Sunday 8 January 2012

....stitching symbols....looking back...looking forward...

Ok......so it HAD to be done...

Penny was right...

...I wouldn't be able to resist turning some of those sketchbook images into stitched "somethings"!

The first had to be the sun...



..stitched onto exhaust-dyed cotton with brown hand-dyed thread.

(The "exhaust" being the leftover juice after dying the brown thread)

The next two are a mystery to me...

...and if anyone can tell me what the symbols represent, I'd be most grateful :-)




Here are a few more pages that may well inspire something later on..





January, the month of Janus, seems to have prompted quite a lot of "looking back" this year. Many bloggers are talking about it, and I can see myself joining their numbers.

I find that most of what I do is inspired by what has gone before. Old traditions that are, sadly, being lost to us now in our world of fast-moving technology.

So many arts and crafts and skills are disappearing because of the changes in people's lifestyles and requirements.

I noticed in Morocco...high up in the Atlas mountains....Berber villages, small clusters of houses...crowned with satellite dishes!



Time that would have been spent doing traditional hand-crafts is now taken up watching TV, and, with more cheap, mass-produced items available to buy, less importance is being placed on hand-made things.....even to the point where something that is bought has a higher perceived value.

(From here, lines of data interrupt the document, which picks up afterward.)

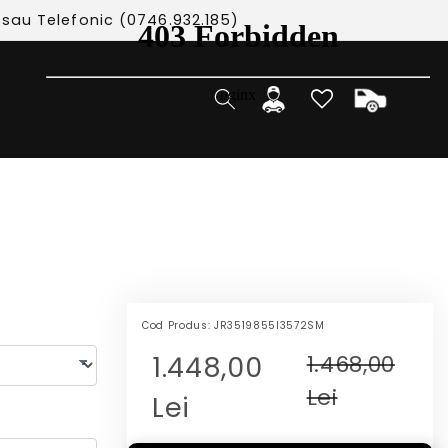
 sau Telefonic (0746.932.185)
Cos
Autentificare
Cod Produs:
JR3519855I3572SM
1.448,00
1.468,00
Lei
Lei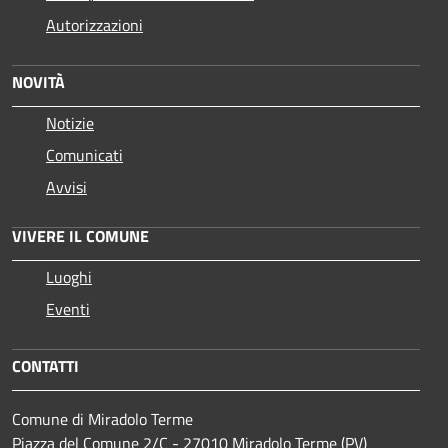
Autorizzazioni
NOVITÀ
Notizie
Comunicati
Avvisi
VIVERE IL COMUNE
Luoghi
Eventi
CONTATTI
Comune di Miradolo Terme
Piazza del Comune 2/C - 27010 Miradolo Terme (PV)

The textiles that were so prized in tribal cultures are now to be found in auctions on Ebay, and being sold in shops specializing in such things. The buyers are mostly "westerners" who cannot get enough of the things that the original owners are quite happy to sell. Those of us that collect, therefore, are becoming the custodians of past hand-made treasures.

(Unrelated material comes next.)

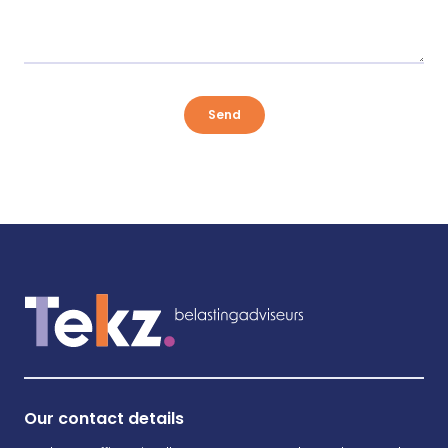
Send
Our contact details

I certainly feel very sad that women in these (loosely) "tribal" cultures, are no longer inclined to stitch as they used to do.... (although I am aware of a number of groups that have been set up to give women the opportunity to produce textiles for sale in order to give themselves a much-needed income - in Iran and Afghanistan especially)...and have, recently, been spending time working with designs from far afield.

I get an immense amount of pleasure out of stitching something that I know would have been done by another woman 50, 100, or 200 years ago....

...and it is a path I will continue to follow.

I will walk with these women. They will be my companions as I sit and stitch.

I certainly thought about them whilst making these small bands in Ukrainian cross-stitch...



I like the feeling of being "connected"...

...and of carrying on traditions, even though, originally, they may not have been from my own culture.


We are living in fast-moving times, yet there are still many things we can gain from "looking back", and I was heartened to speak to a number of lovely ladies at The Knitting & Stitching Show at Harrogate....who were looking for "stitchy" things to do with (mostly) their grand-daughters. Many had similar memories to my own...of women in their families knitting or embroidering, and passing on these skills to their daughters and nieces.

I hope that, somehow, us textile-lovers here in Blogland, can help the younger generation find the same enjoyment in working with fabrics and threads as we do.